Gluten-Free Crispy Oven-Fried Chicken
- Level: Easy
- Yield: 6 servings
-
- Nutritional Analysis
- Per Serving
- Calories
- 346
- Total Fat
- 12.2 grams
- Saturated Fat
- 1.7 grams
- Cholesterol
- 158 milligrams
- Sodium
- 532 milligrams
- Carbohydrates
- 25.9 grams
- Dietary Fiber
- 2.2 grams
- Protein
- 33.2 grams
- Sugar
- 1.4 grams
- Total: 35 min
- Active: 15 min
Ingredients
Canola oil, for greasing
2 cups unsweetened cornflakes
6 tablespoons raw almonds
6 tablespoons sesame seeds
1 teaspoon chili powder
1 teaspoon garlic powder
1 teaspoon smoked paprika
Kosher salt and freshly ground black pepper
1 teaspoon dried thyme
1/2 teaspoon cumin
3 large eggs, lightly beaten
1/2 cup unsweetened almond or cashew milk
1 cup gluten-free flour blend, for dredging
1 1/2 pounds skinless, boneless chicken tenders
Directions
- Preheat the oven to 425 degrees F and lightly grease a baking sheet with oil. Using a food processor, pulse together the cornflakes, almonds, sesame seeds, chili powder, garlic powder, smoked paprika, thyme, cumin, 1 teaspoon salt and 1 teaspoon black pepper until coarsely chopped; transfer to a shallow bowl.

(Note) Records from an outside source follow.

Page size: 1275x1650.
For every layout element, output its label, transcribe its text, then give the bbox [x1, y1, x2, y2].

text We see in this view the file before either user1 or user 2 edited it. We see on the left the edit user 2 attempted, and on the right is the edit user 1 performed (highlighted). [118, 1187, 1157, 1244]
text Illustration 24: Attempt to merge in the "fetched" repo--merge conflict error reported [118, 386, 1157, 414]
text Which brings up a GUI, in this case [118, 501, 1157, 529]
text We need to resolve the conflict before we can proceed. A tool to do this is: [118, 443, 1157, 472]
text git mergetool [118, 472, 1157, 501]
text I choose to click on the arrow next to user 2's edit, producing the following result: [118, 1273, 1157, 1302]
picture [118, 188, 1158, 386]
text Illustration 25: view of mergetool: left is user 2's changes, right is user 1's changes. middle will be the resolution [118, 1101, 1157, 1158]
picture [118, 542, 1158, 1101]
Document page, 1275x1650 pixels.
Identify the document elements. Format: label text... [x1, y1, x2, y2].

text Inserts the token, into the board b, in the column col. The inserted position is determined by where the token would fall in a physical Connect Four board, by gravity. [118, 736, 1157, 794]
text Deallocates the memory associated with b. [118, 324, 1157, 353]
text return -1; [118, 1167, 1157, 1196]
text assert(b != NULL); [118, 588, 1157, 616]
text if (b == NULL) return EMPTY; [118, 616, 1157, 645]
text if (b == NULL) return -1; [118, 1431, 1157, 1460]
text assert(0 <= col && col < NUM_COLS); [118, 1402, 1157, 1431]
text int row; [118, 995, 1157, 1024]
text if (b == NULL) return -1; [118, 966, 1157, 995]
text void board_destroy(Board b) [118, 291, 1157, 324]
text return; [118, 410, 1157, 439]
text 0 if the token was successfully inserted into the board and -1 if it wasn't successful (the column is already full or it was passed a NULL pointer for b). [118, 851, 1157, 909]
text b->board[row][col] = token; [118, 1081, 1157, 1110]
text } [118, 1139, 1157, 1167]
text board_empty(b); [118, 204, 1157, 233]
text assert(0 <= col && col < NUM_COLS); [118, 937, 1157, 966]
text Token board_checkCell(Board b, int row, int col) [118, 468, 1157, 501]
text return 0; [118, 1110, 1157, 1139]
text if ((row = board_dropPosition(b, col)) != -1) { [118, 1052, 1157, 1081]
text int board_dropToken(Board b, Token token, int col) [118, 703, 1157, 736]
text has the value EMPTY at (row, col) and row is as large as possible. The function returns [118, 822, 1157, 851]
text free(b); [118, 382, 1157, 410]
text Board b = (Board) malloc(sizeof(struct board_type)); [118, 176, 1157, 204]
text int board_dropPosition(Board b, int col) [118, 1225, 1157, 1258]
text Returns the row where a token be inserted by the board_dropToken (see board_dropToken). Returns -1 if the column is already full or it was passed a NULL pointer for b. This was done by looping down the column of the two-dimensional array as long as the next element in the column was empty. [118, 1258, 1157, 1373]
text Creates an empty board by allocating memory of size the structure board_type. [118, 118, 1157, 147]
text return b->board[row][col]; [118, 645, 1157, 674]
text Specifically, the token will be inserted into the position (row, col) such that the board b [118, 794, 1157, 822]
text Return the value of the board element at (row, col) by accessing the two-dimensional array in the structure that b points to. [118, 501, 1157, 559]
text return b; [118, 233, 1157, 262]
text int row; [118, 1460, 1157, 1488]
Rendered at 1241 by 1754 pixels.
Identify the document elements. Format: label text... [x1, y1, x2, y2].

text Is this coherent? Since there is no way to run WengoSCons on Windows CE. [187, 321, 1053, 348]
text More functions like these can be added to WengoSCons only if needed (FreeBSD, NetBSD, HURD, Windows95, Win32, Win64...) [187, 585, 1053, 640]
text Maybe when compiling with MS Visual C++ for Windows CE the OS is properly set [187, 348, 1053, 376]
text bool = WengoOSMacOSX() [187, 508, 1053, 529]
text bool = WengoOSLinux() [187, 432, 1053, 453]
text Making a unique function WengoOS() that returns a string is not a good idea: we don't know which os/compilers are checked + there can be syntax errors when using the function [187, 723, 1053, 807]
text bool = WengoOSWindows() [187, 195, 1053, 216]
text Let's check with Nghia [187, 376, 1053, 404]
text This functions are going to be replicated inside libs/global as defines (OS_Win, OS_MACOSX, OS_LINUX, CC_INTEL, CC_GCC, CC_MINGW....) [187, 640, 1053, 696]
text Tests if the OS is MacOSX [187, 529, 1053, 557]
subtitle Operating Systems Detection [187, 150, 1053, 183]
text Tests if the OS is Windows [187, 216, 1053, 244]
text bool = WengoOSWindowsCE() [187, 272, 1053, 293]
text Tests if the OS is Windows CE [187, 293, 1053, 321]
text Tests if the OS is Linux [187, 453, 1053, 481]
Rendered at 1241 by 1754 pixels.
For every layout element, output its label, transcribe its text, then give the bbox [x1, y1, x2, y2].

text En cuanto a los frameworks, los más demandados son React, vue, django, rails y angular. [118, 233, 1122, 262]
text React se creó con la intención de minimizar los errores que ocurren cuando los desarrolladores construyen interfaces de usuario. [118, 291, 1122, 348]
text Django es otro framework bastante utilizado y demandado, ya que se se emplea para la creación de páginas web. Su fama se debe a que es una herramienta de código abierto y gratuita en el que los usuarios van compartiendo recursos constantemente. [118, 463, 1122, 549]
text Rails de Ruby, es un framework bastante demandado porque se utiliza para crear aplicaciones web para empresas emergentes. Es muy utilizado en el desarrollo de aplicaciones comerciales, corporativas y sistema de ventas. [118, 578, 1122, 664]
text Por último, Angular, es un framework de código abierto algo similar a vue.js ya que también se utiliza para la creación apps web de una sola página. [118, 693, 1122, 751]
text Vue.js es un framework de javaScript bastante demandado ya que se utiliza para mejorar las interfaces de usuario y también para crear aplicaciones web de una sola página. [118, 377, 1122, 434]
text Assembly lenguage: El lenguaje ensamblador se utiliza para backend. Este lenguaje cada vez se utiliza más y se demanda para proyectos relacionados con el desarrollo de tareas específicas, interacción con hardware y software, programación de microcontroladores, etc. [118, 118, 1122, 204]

- In a second shallow bowl, whisk together the eggs and nut milk. Place the flour in a third shallow bowl. Dredge the chicken in the flour, shaking off any excess, then in the egg mixture, then the cornflake mixture; place on the prepared baking sheet. Repeat with the remaining chicken. Bake until golden and cooked through, about 20 minutes.